= What you are asked to do =
Copy out every line of text in the records below, keeping each one unchanged, and leave the pictures out of your answer.

Supplied material Block Start

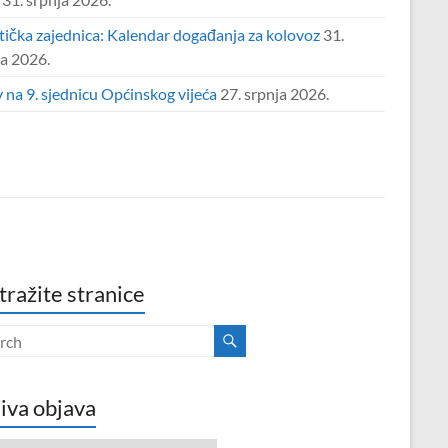
tička zajednica: Kalendar događanja za kolovoz
31.
ja 2026.
 na 9. sjednicu Općinskog vijeća
27. srpnja 2026.
tražite stranice
iva objava
va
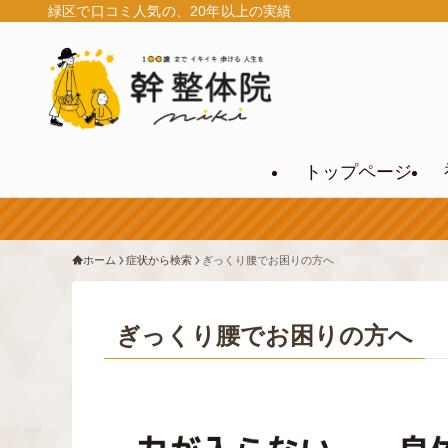
緑区で口コミ人気の、20年以上の実績
トップページ
ホーム
症状から検索
ぎっくり腰でお困りの方へ
ぎっくり腰でお困りの方へ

Supplied material Block End

= Task solution =
tička zajednica: Kalendar događanja za kolovoz
31.
ja 2026.
 na 9. sjednicu Općinskog vijeća
27. srpnja 2026.
tražite stranice
iva objava
va
緑区で口コミ人気の、20年以上の実績
トップページ
ホーム
症状から検索
ぎっくり腰でお困りの方へ
ぎっくり腰でお困りの方へ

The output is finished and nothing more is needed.